_TEXTO PROPORCIONADO_
━━━━━━━━━━━━━━━━━━━━━━━━━━━━━━
Y que se reconvierta este PP de ahora en nombre y ética; que no es que yo quiera que desaparezca, no, sino que vaya a parar, en la historia política de España, al lugar ignominioso que merece. Que se llame Ciudadanos, por ejemplo, tras una OPA amigable y de interés mutuo sobre la inequívoca formación que ahora lleva ese nombre y que se mueve muy bien en esa pavorosa farsa, con oportunismo y alevosía, de querer regenerar España empezando por el PP (¡oh!); o que se ponga PP (B), actualizándolo de manera tal que todos pudiéramos reconocerlo y su brillante ejecutoria no sufriera menoscabo.

Pero que se ilegalice y, en un arrebato de decencia, la propia gente del partido (sus líderes, sus ministros) así lo insten ante el ministerio del Interior y el Registro de Partidos Políticos, si es que no quieren denunciarse ante la Fiscalía Anticorrupción, por ampliar el itinerario judicial y completar el espectáculo tan arduamente marcado.
━━━━━━━━━━━━━━━━━━━━━━━━━━━━━━
_MATERIAL PROPORCIONADO_
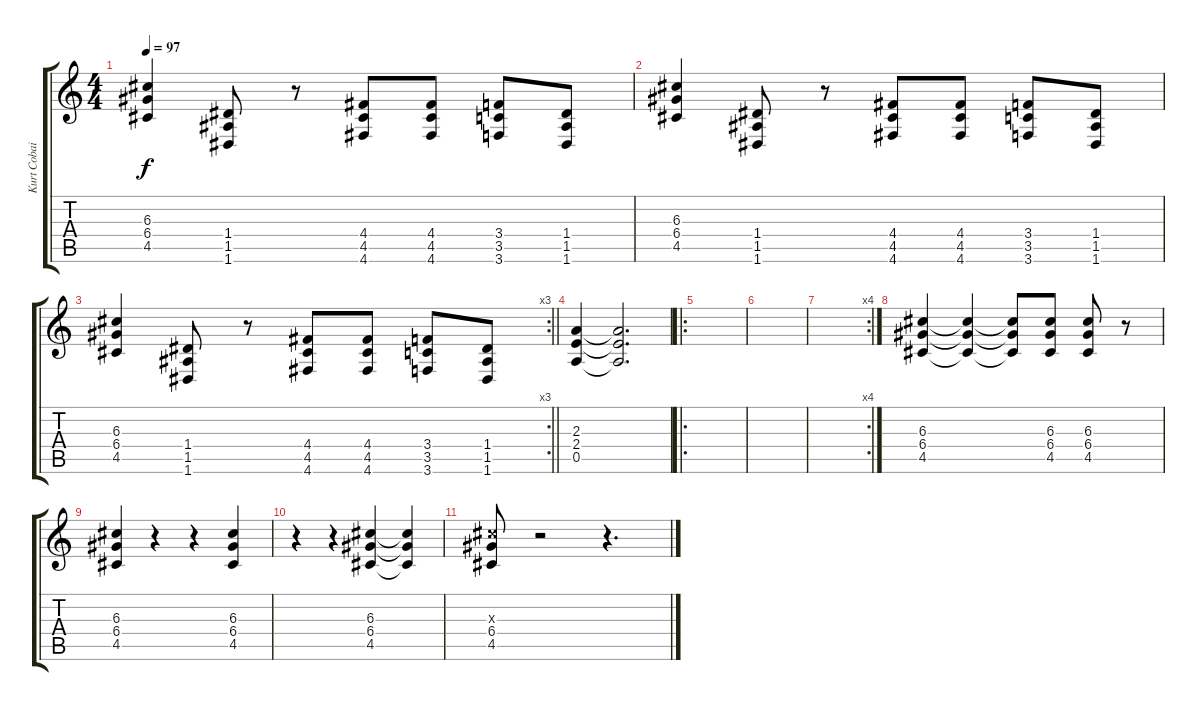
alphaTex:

\track ("Kurt Cobain" "Kurt Cobai") {instrument distortionguitar}
\staff {score tabs}
\tuning (E4 B3 G3 D3 A2 D2) {hide}
\ts (4 4)
\tempo 97
\clef g2
\ks c
(6.3 6.4 4.5).4{dy f} (1.4 1.5 1.6).8 r.8 (4.4 4.5 4.6).8 (4.4 4.5 4.6).8 (3.4 3.5 3.6).8 (1.4 1.5 1.6).8 |
(6.3 6.4 4.5).4 (1.4 1.5 1.6).8 r.8 (4.4 4.5 4.6).8 (4.4 4.5 4.6).8 (3.4 3.5 3.6).8 (1.4 1.5 1.6).8 |
\rc 3
\barLineRight lightlight
(6.3 6.4 4.5).4 (1.4 1.5 1.6).8 r.8 (4.4 4.5 4.6).8 (4.4 4.5 4.6).8 (3.4 3.5 3.6).8 (1.4 1.5 1.6).8 |
(2.3 2.4 0.5).4 (2.3{t} 2.4{t} 0.5{t}).2{d} |
\ro
|
|
\rc 4
|
(6.3 6.4 4.5).4 (6.3{t} 6.4{t} 4.5{t}).4 (6.3{t} 6.4{t} 4.5{t}).8 (6.3 6.4 4.5).8 (6.3 6.4 4.5).8 r.8 |
(6.3 6.4 4.5).4 r.4 r.4 (6.3 6.4 4.5).4 |
r.4 r.4 (6.3 6.4 4.5).4 (6.3{t} 6.4{t} 4.5{t}).4 |
(6.3{x} 6.4 4.5).8 r.2 r.4{d}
━━━━━━━━━━━━━━━━━━━━━━━━━━━━━━
_TAREAS REQUERIDAS_
A. Responde con brevedad, según el texto sobre el PP:
(i) ¿Qué nombre se propone como ejemplo para el partido tras una OPA amigable?
(ii) ¿Ante qué dos instancias deberían instar la ilegalización los propios miembros del partido?
(iii) ¿Ante qué organismo se menciona la opción de que se denuncien?
B. Prosigue el texto sobre el PP a partir de su última frase.
El listado no hace falta para resolver nada.

_RESPUESTAS DEL EJERCICIO_
A.
(i) Ciudadanos.
(ii) Ante el ministerio del Interior y el Registro de Partidos Políticos.
(iii) Ante la Fiscalía Anticorrupción.

B.
Que tengo predicado yo que la corrupción es equivalente al golpismo moral, ya que conculca las normas de convivencia democrática y degrada la vida social produciendo atrasos, regresos y subdesarrollos no siempre recuperables. Los políticos inmorales no están legitimados para reivindicar la democracia (como hacen éstos hasta el empacho), por liberal que ésta sea.

Ya señalé a los ignorantes como el primero de los grandes grupos de votantes del PP. Se trata de quienes ni saben ni piensan, y tampoco quieren complicarse la vida analizando lo que les sucede. Y mucho menos lo que le sucede al país. Se incluyen los que, pobres o de escasos recursos, sean o no asalariados, votan sin más a los que son responsables, directos o indirectos, de sus miserias.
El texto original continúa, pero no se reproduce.